En dépit des apparences, Shadow Complex reste fondamentalement un jeu en 2D. Le passage au graphisme en 3D ajoute de la profondeur au monde et autorise quelques séquences programmées flamboyantes qui changent la perspective, mais Fleming ne peut se déplacer que vers le haut, le bas, la gauche et la droite. Les balles sont automatiquement tirées selon l'axe Z si un ennemi se tient en arrière plan, mais autrement leur trajectoire suit le balayage de votre stick analogique.

En surface, c'est un pur jeu d'action : étrangler des gardes avec le bouton B, sauter des barrières électrifiées avec le bouton A, se frayer un chemin à la Rambo dans des cages d'escaliers bourrés d'ennemis en appuyant sur les gâchettes. Cependant, comme tous les titres qu'il imite si soigneusement, c'est aussi un jeu de cartographie, qui demande aux joueurs de cartographier chaque virage et chaque recoin de la base pour obtenir le badge récompensant une complétion à 100 %. Des portes verrouillées et des obstacles gênent l'accès à la base, mais au lieu d'avoir à trouver les clés pour débloquer ces zones, vous devez au contraire trouver les upgrades qui permettent à Fleming de venir à bout de chaque type de blocage.

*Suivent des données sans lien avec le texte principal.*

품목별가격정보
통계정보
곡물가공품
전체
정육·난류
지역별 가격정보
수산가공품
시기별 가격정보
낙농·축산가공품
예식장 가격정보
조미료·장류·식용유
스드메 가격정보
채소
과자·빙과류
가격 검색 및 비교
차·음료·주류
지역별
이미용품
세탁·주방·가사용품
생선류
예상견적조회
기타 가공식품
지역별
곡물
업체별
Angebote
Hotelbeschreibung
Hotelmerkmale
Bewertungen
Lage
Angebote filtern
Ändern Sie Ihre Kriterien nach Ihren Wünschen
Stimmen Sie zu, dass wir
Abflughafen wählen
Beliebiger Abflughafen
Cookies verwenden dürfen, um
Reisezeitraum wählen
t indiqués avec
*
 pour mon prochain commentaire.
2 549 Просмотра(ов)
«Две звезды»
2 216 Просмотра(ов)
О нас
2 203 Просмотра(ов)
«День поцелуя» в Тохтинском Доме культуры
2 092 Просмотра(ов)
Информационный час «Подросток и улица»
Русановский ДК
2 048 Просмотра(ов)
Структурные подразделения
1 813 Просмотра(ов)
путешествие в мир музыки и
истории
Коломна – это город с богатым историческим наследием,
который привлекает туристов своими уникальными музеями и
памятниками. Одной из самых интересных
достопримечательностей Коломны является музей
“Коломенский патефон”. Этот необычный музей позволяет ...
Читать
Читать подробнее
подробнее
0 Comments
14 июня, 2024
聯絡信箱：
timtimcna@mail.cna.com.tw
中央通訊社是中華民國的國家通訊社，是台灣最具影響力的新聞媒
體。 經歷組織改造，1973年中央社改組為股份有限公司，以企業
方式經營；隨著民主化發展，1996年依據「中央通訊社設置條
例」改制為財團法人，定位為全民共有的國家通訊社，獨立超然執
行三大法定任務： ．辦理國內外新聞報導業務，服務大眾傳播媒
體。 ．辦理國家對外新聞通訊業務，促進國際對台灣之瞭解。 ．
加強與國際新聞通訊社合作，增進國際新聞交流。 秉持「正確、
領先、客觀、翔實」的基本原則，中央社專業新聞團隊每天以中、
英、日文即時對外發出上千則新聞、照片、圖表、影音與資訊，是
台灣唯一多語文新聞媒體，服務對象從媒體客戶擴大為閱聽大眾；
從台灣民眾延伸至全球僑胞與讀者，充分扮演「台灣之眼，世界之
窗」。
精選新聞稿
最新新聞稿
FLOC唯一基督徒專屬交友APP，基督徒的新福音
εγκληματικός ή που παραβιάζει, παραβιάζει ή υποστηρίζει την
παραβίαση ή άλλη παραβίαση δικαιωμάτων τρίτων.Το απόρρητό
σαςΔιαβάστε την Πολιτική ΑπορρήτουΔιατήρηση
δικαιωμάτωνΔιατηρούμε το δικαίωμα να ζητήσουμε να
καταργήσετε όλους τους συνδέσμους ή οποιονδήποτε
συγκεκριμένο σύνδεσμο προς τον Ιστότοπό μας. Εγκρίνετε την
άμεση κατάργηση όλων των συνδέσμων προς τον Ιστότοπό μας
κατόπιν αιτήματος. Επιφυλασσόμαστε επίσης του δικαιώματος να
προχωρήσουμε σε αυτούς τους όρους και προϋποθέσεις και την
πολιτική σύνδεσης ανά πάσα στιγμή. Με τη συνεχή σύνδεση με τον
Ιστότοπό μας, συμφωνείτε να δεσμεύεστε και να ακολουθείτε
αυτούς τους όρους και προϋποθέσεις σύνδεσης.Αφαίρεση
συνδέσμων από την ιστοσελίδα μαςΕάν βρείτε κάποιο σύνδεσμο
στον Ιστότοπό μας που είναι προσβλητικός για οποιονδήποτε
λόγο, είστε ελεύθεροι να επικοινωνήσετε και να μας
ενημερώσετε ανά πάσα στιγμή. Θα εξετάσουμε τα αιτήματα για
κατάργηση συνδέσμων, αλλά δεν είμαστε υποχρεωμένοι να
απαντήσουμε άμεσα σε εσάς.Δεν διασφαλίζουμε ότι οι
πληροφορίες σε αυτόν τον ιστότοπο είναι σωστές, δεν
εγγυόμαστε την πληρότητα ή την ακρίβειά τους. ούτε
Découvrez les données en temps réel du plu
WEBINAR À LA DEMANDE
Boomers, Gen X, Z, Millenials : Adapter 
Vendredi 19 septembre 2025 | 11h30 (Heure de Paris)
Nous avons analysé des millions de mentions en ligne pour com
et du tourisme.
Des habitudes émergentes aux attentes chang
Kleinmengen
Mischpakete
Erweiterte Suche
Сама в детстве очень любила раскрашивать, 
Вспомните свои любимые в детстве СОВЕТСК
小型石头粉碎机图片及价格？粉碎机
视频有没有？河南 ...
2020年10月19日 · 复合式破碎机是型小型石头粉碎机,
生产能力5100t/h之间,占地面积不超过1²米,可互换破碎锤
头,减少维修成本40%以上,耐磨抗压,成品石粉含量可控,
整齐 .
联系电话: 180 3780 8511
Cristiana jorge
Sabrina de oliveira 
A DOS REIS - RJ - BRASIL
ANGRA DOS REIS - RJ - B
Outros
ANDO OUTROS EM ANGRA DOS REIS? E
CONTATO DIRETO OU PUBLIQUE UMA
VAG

Avant que vous ne trouviez l'adaptateur lance-missile pour votre arme, par exemple, toutes les zones verrouillées par un objet qui ne peut-être détruit que par des missiles vous restent interdites. Braquez votre lampe torche sur un objet et il scintillera de la couleur du renforcement indispensable pour le détruire : orange pour les balles, vert pour les grenades, violet pour la mousse carbonique, etc... Avant d'avoir trouvé l’upgrade correspondant, il sera impossible de franchir les zones protégées par ces objets, ce qui permet aux designers de distiller au compte-gouttes les accès au gigantesque complexe.